• [Exercise description] When you restate the records, do so word for word and omit any picture they contain.

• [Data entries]
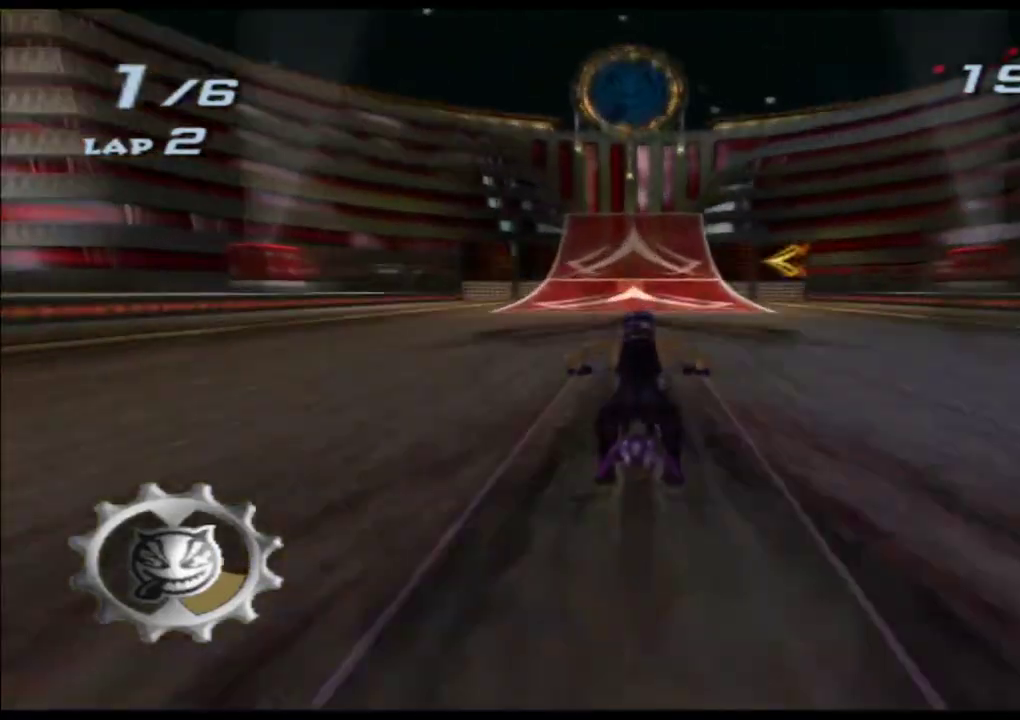
{"buttons": ["A", "X", "R2"], "left_stick": "down", "events": [[50, "left_stick", "left"], [150, "left_stick", "center"], [417, "left_stick", "down"], [500, "R2", "down"]]}
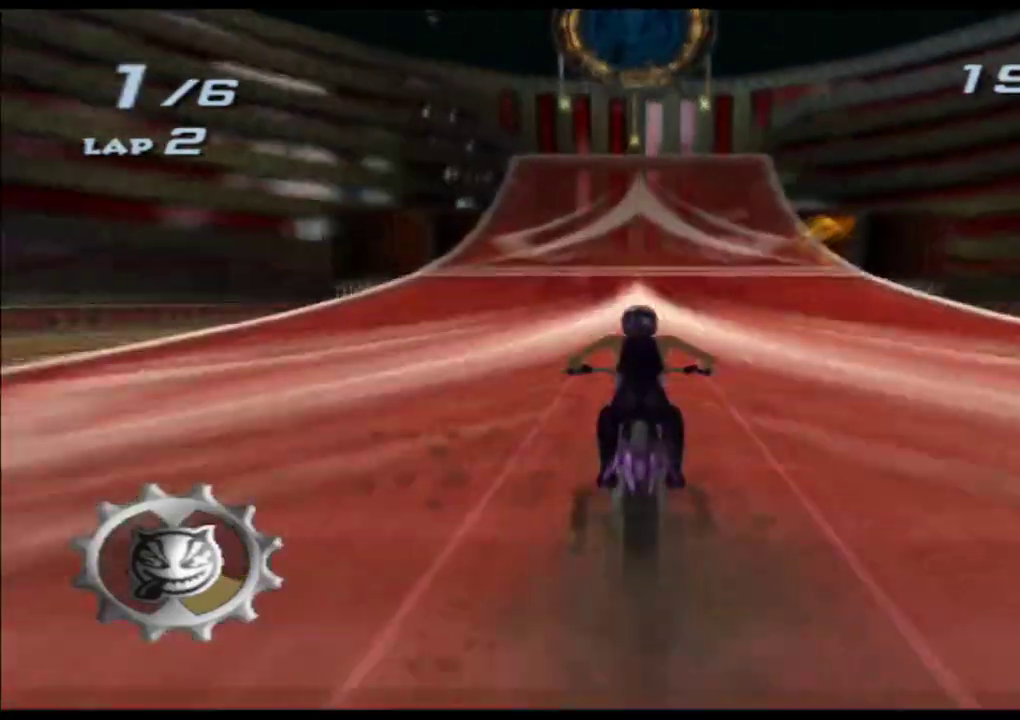
{"buttons": ["A", "X", "R2"], "left_stick": "down", "events": []}
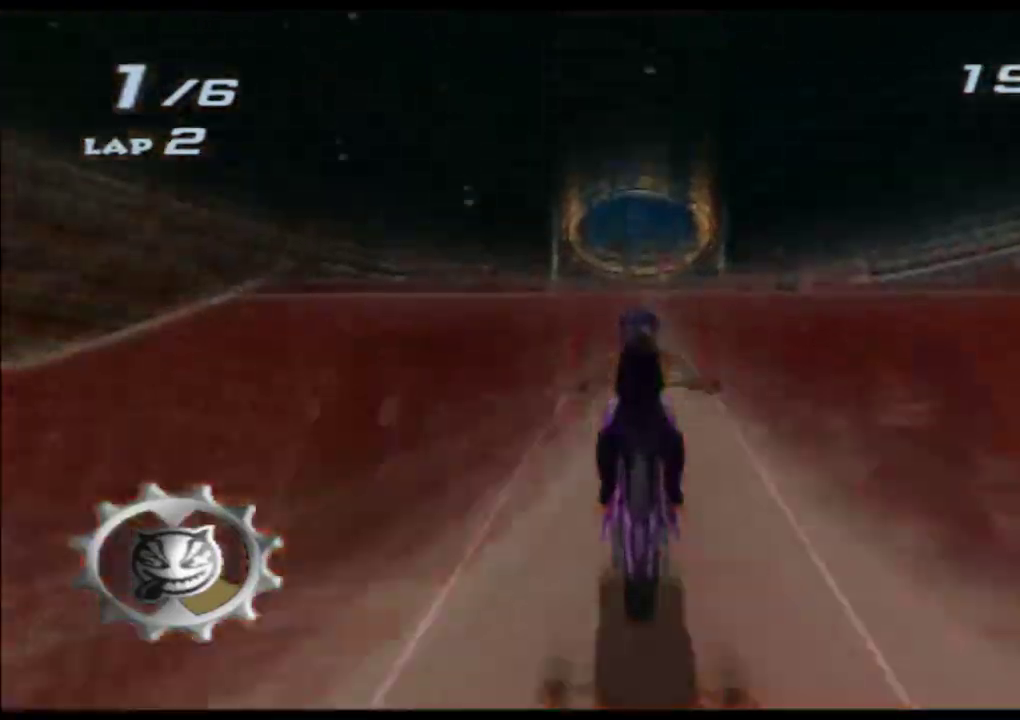
{"buttons": ["A", "X", "R2"], "left_stick": "down", "events": []}
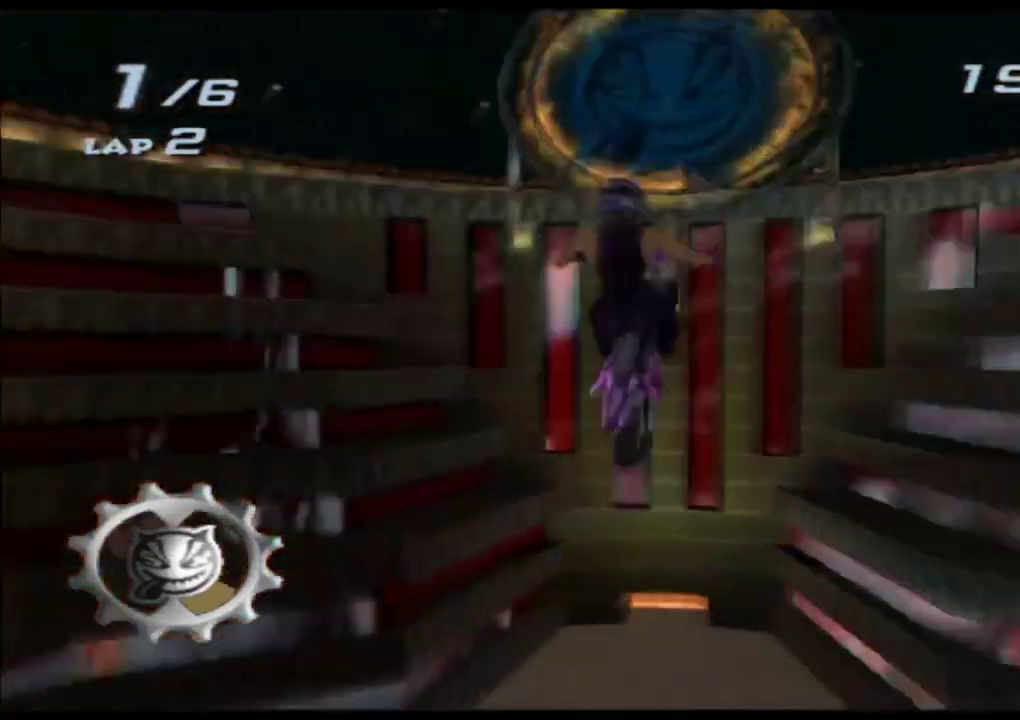
{"buttons": ["A", "X", "R2"], "left_stick": "down", "events": []}
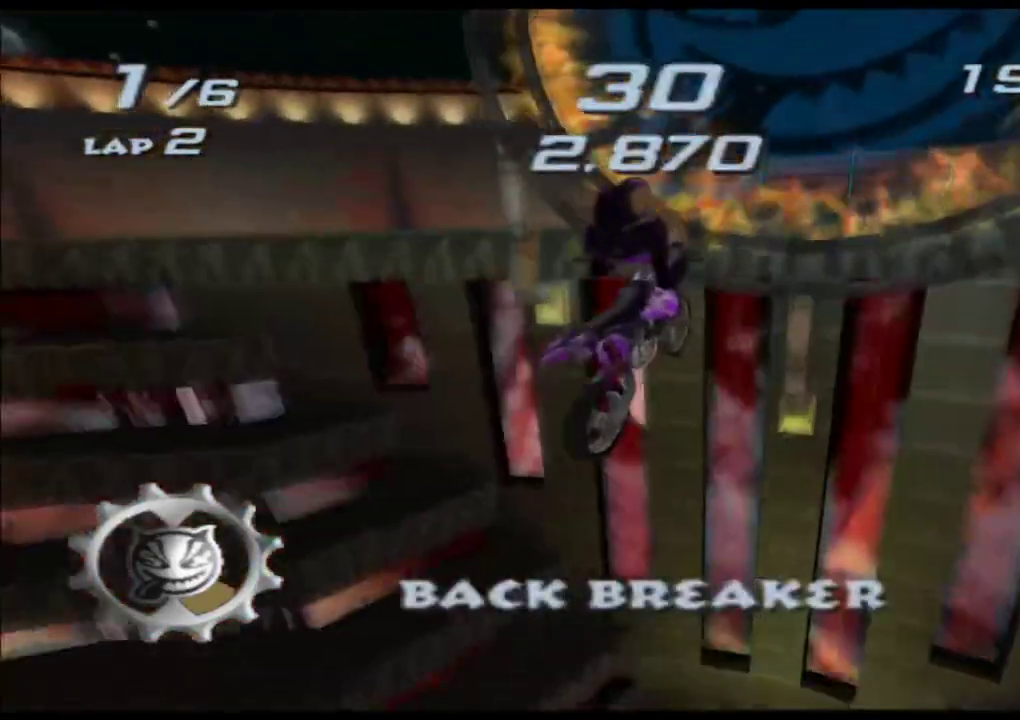
{"buttons": ["A", "X", "R2"], "left_stick": "down", "events": []}
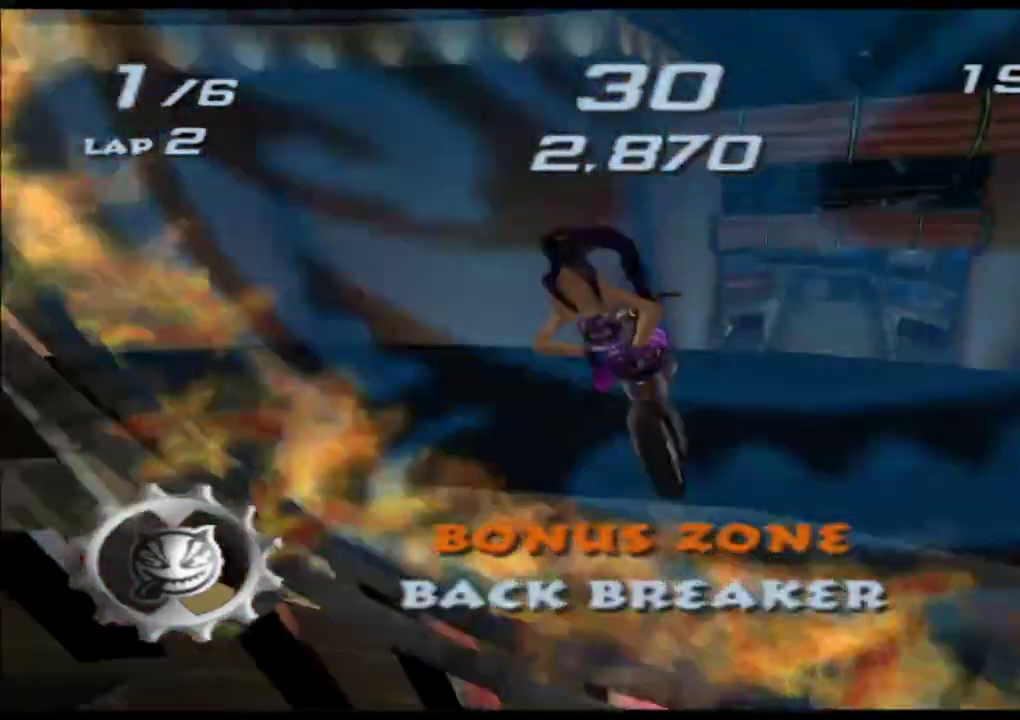
{"buttons": ["A", "X", "R2"], "left_stick": "down", "events": []}
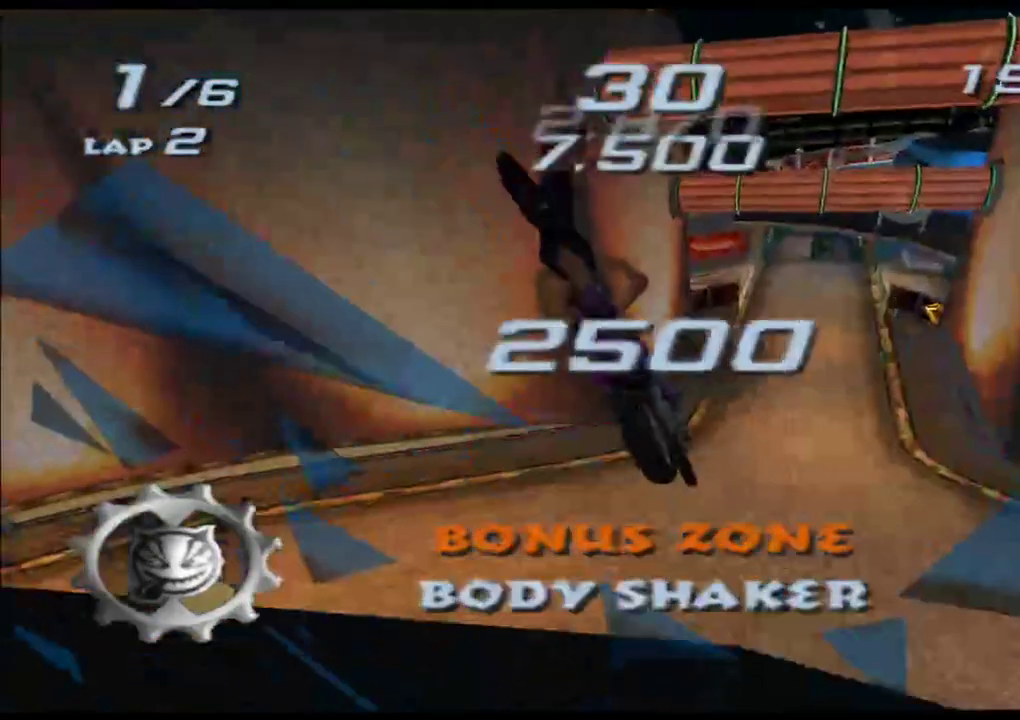
{"buttons": ["A", "X"], "left_stick": "up", "events": [[100, "left_stick", "center"], [133, "R2", "up"], [233, "left_stick", "up"]]}
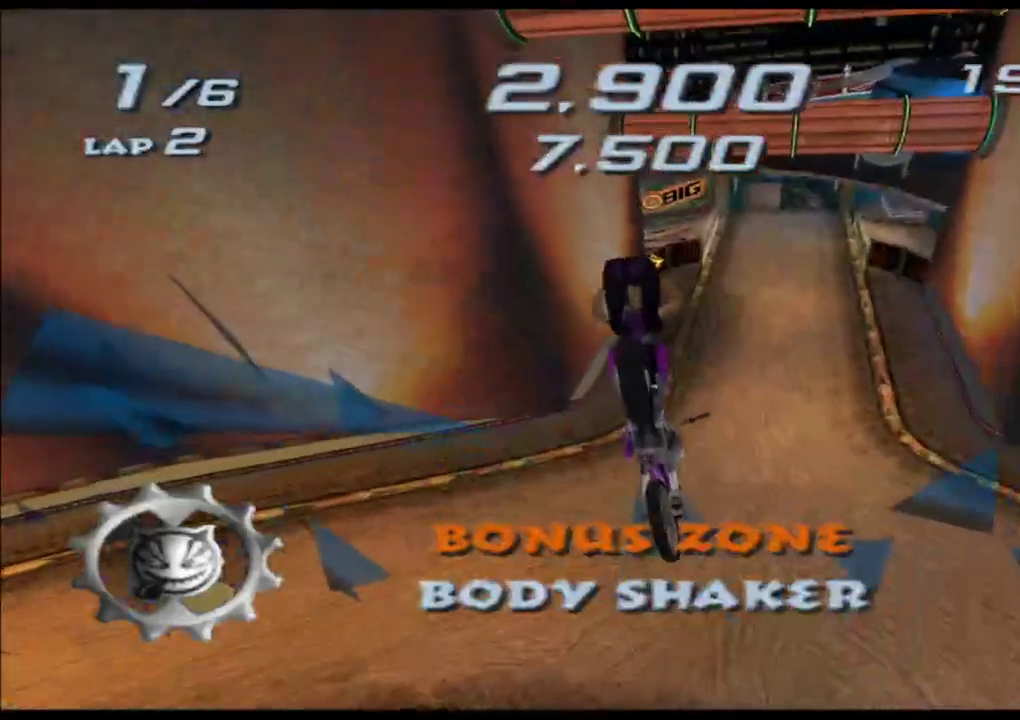
{"buttons": ["A", "X"], "left_stick": "up", "events": []}
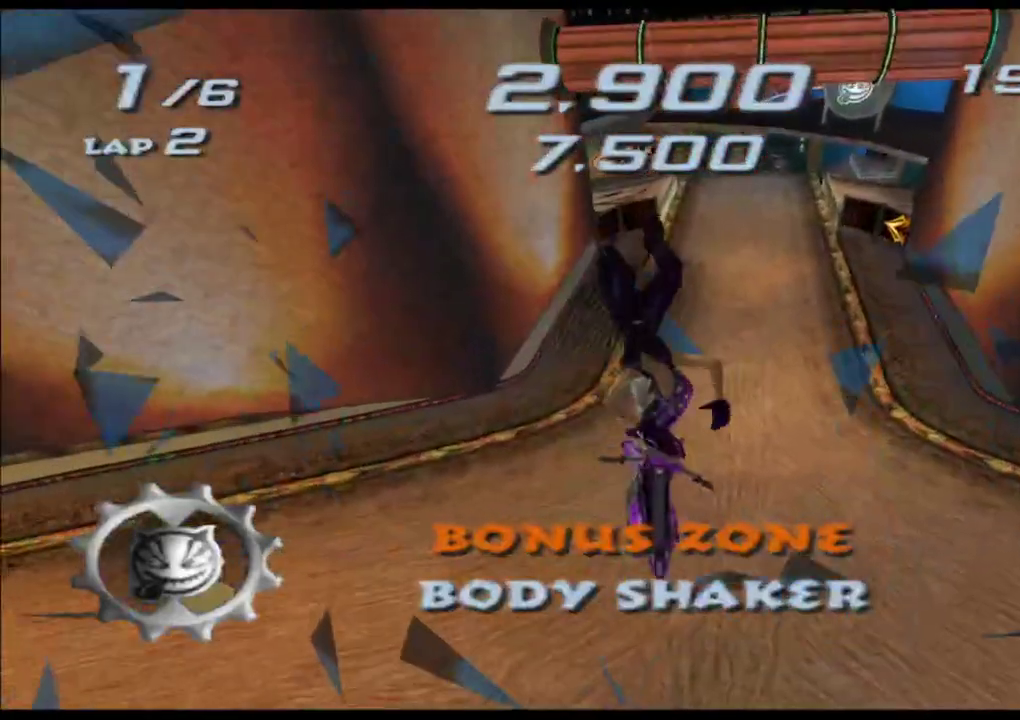
{"buttons": ["A", "X"], "left_stick": "center", "events": [[100, "left_stick", "center"], [183, "left_stick", "right"], [400, "left_stick", "center"]]}
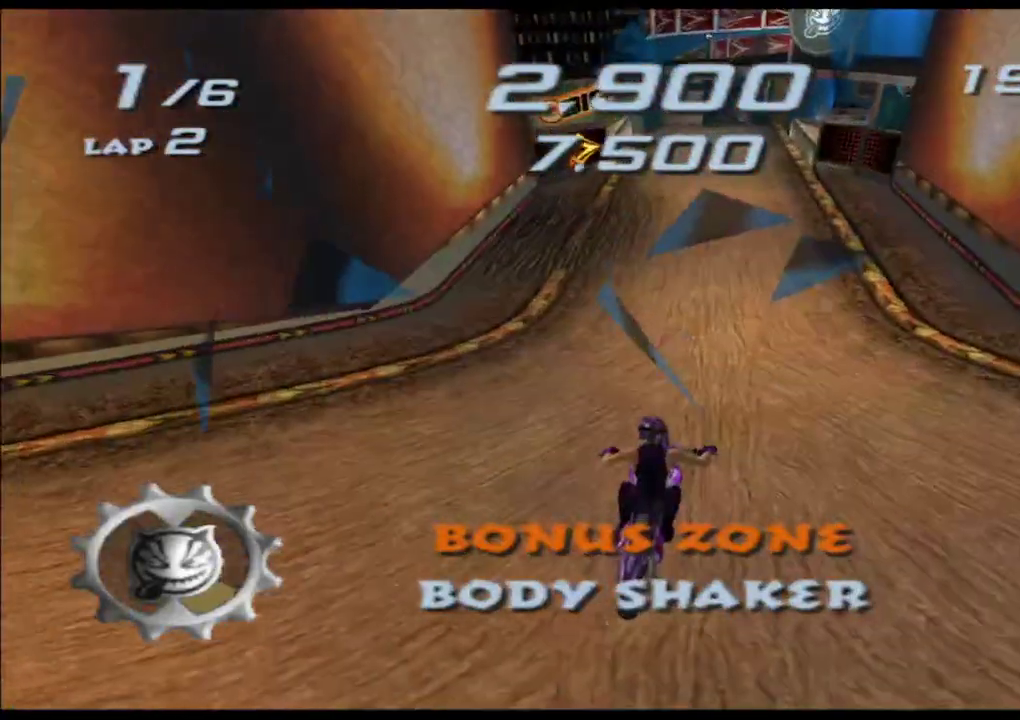
{"buttons": ["A", "X"], "left_stick": "center", "events": [[133, "left_stick", "right"], [233, "left_stick", "center"]]}
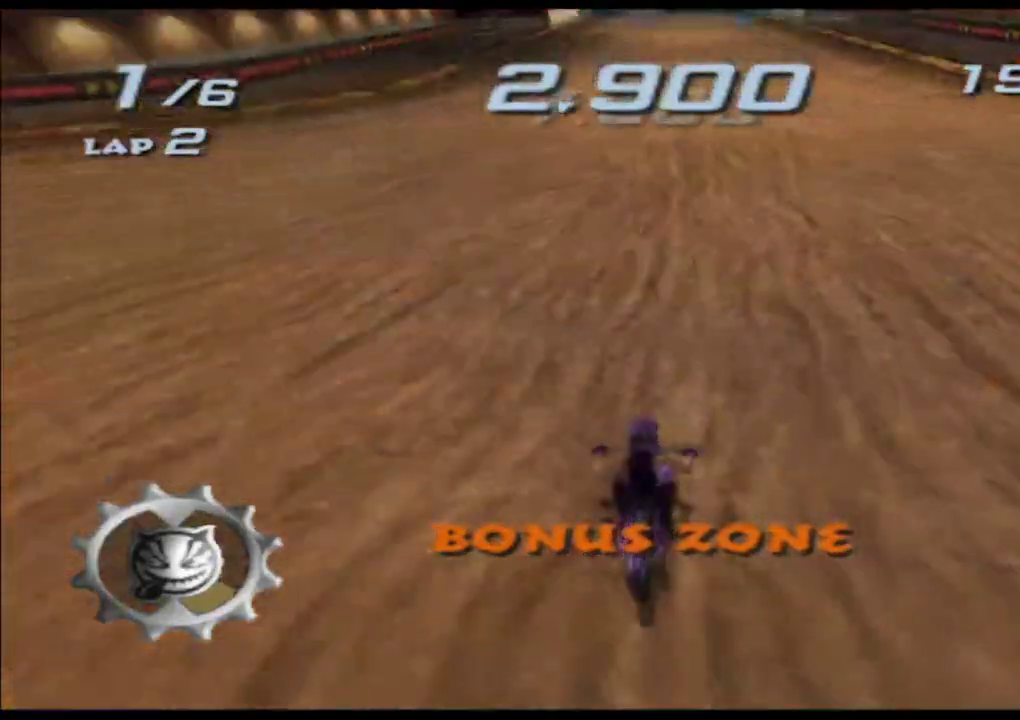
{"buttons": ["A", "X"], "left_stick": "center", "events": [[283, "left_stick", "right"], [383, "left_stick", "center"]]}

• [Reply to the exercise]
{"buttons": ["A", "X", "R2"], "left_stick": "down", "events": [[50, "left_stick", "left"], [150, "left_stick", "center"], [417, "left_stick", "down"], [500, "R2", "down"]]}
{"buttons": ["A", "X", "R2"], "left_stick": "down", "events": []}
{"buttons": ["A", "X", "R2"], "left_stick": "down", "events": []}
{"buttons": ["A", "X", "R2"], "left_stick": "down", "events": []}
{"buttons": ["A", "X", "R2"], "left_stick": "down", "events": []}
{"buttons": ["A", "X", "R2"], "left_stick": "down", "events": []}
{"buttons": ["A", "X"], "left_stick": "up", "events": [[100, "left_stick", "center"], [133, "R2", "up"], [233, "left_stick", "up"]]}
{"buttons": ["A", "X"], "left_stick": "up", "events": []}
{"buttons": ["A", "X"], "left_stick": "center", "events": [[100, "left_stick", "center"], [183, "left_stick", "right"], [400, "left_stick", "center"]]}
{"buttons": ["A", "X"], "left_stick": "center", "events": [[133, "left_stick", "right"], [233, "left_stick", "center"]]}
{"buttons": ["A", "X"], "left_stick": "center", "events": [[283, "left_stick", "right"], [383, "left_stick", "center"]]}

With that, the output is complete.